_Work to complete_
Rewrite the records from the line that has "[165, 123, 310, 279]" through the line that has "window part", changing "object" to "item" and leaving everything else as it is. Omit the pictures from your answer.

_Records for this task_

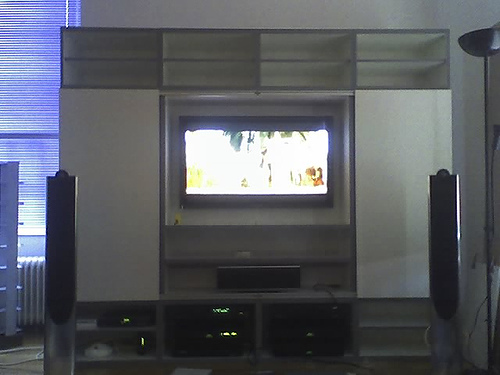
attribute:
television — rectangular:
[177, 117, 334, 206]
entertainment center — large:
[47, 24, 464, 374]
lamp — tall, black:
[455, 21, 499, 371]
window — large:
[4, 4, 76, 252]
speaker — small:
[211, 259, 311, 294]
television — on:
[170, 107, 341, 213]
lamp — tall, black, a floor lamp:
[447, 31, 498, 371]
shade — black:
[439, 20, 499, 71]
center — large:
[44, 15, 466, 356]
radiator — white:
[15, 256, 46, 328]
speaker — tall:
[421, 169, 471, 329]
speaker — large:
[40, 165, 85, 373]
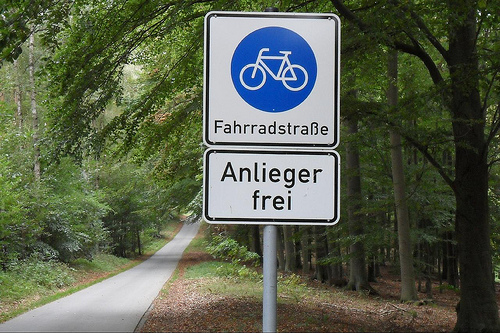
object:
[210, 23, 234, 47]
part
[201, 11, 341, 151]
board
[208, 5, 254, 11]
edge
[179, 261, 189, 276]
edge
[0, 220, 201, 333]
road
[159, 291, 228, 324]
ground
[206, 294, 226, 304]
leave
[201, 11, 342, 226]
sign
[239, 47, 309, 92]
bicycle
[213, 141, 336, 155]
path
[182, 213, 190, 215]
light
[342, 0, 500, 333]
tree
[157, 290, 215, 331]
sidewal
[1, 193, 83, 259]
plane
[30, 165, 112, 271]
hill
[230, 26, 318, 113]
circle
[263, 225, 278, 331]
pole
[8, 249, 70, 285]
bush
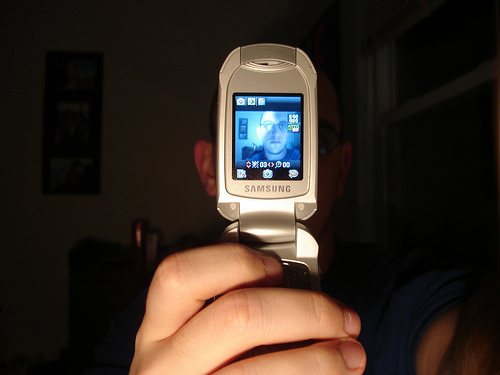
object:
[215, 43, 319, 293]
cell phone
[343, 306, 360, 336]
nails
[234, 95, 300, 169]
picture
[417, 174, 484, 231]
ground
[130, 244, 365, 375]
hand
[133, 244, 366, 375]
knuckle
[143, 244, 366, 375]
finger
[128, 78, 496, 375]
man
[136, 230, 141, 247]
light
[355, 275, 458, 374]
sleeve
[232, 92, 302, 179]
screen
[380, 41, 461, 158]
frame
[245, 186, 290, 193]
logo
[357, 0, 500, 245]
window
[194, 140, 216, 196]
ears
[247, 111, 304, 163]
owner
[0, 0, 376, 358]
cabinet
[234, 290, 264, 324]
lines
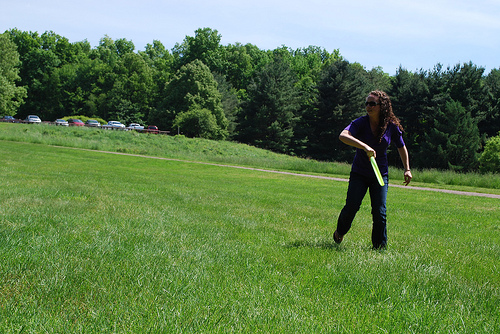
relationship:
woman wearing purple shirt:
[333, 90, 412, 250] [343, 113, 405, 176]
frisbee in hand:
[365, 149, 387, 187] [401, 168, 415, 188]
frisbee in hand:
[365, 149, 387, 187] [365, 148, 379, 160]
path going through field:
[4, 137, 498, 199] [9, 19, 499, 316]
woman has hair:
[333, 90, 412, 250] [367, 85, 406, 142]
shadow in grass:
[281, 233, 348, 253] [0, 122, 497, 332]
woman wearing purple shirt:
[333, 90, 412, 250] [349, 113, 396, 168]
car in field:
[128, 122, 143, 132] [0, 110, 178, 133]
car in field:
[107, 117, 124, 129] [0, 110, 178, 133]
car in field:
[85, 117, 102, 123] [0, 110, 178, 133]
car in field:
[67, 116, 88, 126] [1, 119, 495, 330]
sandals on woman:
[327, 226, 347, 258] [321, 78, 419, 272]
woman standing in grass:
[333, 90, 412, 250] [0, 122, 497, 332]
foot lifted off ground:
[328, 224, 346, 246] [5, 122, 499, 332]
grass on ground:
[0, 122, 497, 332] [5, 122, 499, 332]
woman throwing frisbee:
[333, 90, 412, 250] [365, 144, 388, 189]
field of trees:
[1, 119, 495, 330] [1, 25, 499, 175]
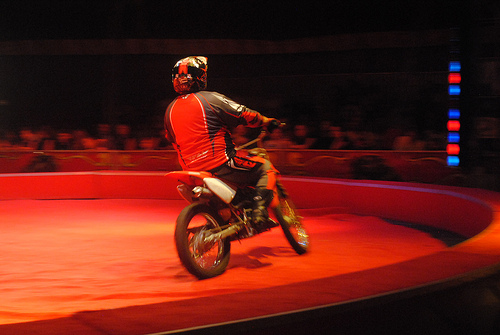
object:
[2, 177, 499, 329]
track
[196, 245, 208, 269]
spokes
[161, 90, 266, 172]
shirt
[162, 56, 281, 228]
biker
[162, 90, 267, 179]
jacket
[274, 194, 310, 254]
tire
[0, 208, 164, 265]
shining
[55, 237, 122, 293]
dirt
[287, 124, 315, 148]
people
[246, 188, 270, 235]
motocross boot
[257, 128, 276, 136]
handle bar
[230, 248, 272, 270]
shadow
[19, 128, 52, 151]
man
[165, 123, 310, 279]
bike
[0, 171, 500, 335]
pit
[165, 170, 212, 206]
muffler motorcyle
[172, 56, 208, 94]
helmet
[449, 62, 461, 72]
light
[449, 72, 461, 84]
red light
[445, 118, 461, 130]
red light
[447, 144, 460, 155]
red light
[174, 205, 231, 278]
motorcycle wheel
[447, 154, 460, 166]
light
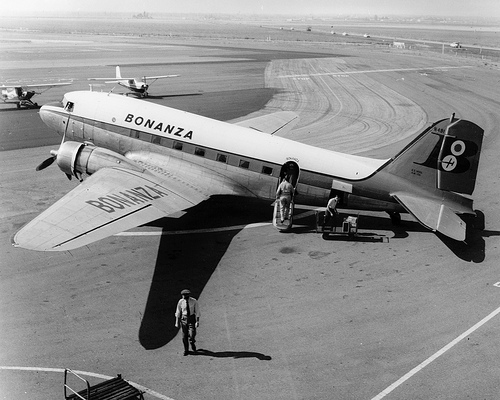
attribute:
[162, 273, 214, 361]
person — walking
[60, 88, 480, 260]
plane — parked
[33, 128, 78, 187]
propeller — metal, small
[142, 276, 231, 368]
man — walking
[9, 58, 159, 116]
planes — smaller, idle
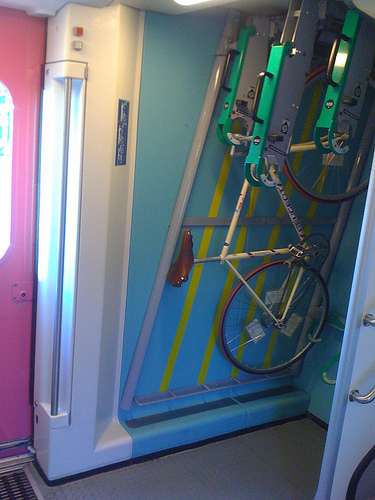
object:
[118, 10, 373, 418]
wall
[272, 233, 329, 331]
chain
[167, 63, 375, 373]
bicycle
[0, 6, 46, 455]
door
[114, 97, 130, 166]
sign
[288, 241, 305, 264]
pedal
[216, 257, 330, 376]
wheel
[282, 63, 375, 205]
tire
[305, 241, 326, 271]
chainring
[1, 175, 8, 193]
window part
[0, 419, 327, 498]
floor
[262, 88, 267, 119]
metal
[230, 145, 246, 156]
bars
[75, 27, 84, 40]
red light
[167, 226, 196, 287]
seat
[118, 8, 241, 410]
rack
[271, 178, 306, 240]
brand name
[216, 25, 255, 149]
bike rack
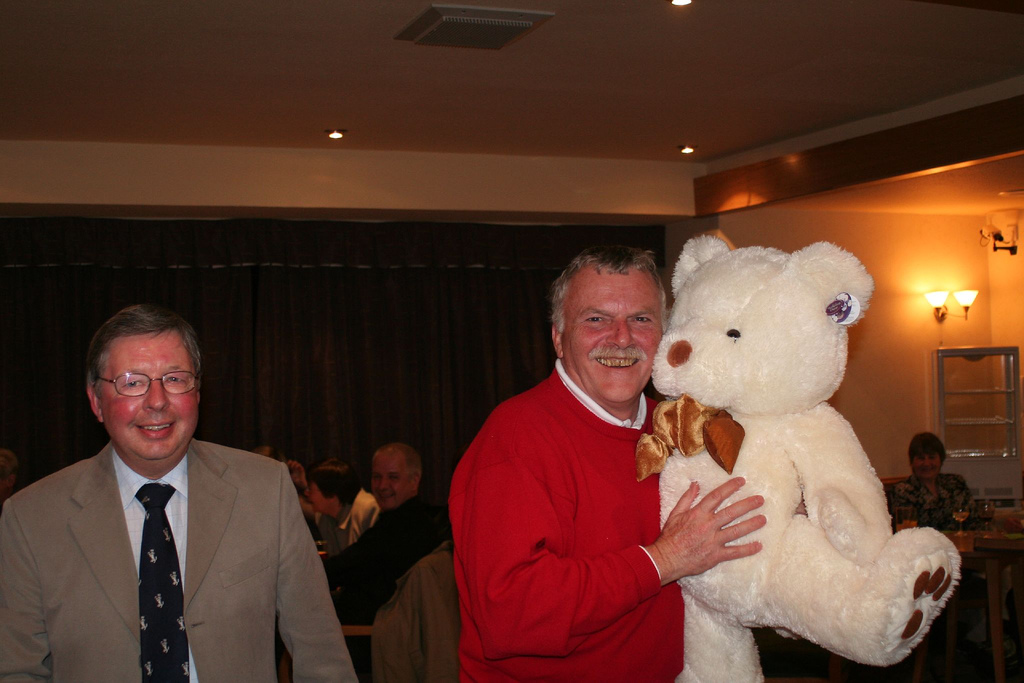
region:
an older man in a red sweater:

* * *

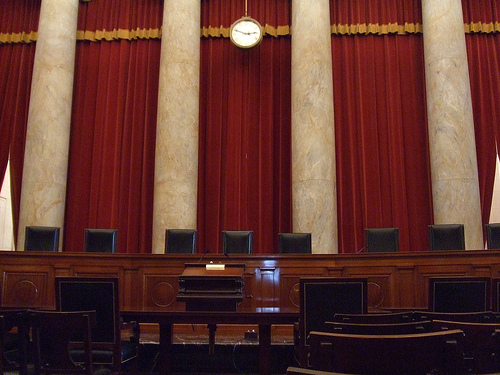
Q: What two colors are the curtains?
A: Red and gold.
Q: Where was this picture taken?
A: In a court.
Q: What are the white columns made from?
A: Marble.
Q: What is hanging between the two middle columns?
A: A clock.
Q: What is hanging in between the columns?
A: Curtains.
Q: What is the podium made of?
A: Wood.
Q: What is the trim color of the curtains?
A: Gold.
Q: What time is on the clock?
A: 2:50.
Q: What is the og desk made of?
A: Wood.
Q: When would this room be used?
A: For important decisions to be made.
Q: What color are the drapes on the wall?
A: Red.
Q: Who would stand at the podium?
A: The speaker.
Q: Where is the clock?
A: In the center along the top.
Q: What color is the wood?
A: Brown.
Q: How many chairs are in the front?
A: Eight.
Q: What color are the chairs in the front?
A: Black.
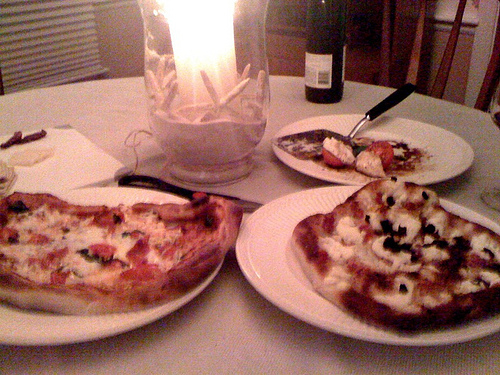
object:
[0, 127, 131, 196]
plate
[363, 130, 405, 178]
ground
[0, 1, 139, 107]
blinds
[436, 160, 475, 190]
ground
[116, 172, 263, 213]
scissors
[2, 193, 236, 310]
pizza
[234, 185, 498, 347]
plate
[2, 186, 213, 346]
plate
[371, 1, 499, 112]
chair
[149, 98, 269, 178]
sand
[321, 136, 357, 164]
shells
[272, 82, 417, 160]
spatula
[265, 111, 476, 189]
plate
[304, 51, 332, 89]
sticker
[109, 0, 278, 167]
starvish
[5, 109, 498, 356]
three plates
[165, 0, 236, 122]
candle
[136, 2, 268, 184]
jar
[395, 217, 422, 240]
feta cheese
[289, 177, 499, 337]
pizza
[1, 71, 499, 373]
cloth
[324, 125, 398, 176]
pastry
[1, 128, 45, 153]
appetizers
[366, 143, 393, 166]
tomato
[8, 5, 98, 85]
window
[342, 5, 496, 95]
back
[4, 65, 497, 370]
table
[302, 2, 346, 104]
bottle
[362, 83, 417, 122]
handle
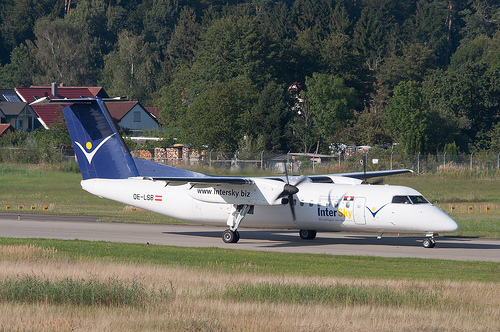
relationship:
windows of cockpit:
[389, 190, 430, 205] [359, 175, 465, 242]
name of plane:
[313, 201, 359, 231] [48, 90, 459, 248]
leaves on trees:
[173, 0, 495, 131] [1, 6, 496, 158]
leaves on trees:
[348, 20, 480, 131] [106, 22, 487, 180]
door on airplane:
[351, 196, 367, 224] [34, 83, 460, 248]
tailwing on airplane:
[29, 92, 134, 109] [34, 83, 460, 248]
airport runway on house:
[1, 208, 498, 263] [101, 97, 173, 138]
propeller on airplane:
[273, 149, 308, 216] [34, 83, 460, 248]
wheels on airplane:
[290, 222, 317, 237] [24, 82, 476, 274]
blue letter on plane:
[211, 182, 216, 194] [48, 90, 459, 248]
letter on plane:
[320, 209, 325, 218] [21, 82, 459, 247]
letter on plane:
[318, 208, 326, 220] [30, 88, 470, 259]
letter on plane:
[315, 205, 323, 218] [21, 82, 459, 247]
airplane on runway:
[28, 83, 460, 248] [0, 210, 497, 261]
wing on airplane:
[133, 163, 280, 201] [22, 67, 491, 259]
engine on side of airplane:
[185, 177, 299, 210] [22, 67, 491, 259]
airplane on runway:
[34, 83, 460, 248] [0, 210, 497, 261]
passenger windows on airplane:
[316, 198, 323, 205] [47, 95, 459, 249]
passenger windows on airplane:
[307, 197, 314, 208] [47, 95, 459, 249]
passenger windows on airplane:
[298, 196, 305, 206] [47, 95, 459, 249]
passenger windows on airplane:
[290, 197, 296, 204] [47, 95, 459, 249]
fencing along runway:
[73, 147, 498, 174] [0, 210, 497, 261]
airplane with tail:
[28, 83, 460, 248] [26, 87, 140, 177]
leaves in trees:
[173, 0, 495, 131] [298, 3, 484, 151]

* * *

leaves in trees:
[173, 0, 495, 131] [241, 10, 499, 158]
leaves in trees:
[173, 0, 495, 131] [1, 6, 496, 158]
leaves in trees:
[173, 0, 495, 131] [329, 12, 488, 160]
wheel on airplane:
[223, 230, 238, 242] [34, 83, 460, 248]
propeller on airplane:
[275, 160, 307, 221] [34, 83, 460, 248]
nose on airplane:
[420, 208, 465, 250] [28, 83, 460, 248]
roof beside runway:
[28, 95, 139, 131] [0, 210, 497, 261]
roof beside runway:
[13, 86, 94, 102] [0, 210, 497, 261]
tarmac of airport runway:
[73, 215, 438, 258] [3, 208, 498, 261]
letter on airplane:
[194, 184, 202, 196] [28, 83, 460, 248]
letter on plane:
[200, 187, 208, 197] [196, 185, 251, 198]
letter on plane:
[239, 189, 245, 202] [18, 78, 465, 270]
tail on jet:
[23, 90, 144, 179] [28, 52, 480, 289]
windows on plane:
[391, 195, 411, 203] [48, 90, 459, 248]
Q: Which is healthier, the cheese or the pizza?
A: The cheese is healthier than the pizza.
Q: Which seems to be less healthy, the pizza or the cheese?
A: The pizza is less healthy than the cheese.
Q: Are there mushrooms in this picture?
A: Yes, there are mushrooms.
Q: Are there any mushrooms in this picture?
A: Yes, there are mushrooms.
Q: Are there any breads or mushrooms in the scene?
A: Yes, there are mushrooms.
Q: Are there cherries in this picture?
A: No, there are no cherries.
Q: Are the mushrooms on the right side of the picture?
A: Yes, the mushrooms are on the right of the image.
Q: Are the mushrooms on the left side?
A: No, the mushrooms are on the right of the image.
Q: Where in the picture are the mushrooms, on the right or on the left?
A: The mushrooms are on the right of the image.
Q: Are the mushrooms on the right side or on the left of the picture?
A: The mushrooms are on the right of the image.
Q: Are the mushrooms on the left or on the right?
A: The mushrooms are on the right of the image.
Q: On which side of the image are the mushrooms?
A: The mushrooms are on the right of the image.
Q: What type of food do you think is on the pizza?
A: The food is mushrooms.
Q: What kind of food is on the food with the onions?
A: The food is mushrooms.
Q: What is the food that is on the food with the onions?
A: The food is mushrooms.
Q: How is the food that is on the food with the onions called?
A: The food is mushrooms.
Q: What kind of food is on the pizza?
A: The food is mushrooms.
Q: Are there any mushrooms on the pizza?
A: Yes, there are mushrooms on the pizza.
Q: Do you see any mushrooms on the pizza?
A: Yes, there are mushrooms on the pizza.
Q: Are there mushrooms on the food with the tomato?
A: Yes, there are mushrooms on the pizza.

_Exercise solution_
[165, 123, 310, 279]
bike
[0, 171, 500, 335]
pit
[165, 170, 212, 206]
muffler motorcyle
[172, 56, 208, 94]
helmet
[449, 62, 461, 72]
light
[449, 72, 461, 84]
red light
[445, 118, 461, 130]
red light
[447, 144, 460, 155]
red light
[174, 205, 231, 278]
motorcycle wheel
[447, 154, 460, 166]
light
attribute:
[162, 273, 214, 361]
person — walking
[60, 88, 480, 260]
plane — parked
[33, 128, 78, 187]
propeller — metal, small
[142, 276, 231, 368]
man — walking
[9, 58, 159, 116]
planes — smaller, idle
item:
[118, 10, 373, 418]
wall
[272, 233, 329, 331]
chain
[167, 63, 375, 373]
bicycle
[0, 6, 46, 455]
door
[114, 97, 130, 166]
sign
[288, 241, 305, 264]
pedal
[216, 257, 330, 376]
wheel
[282, 63, 375, 205]
tire
[305, 241, 326, 271]
chainring
[1, 175, 8, 193]
window part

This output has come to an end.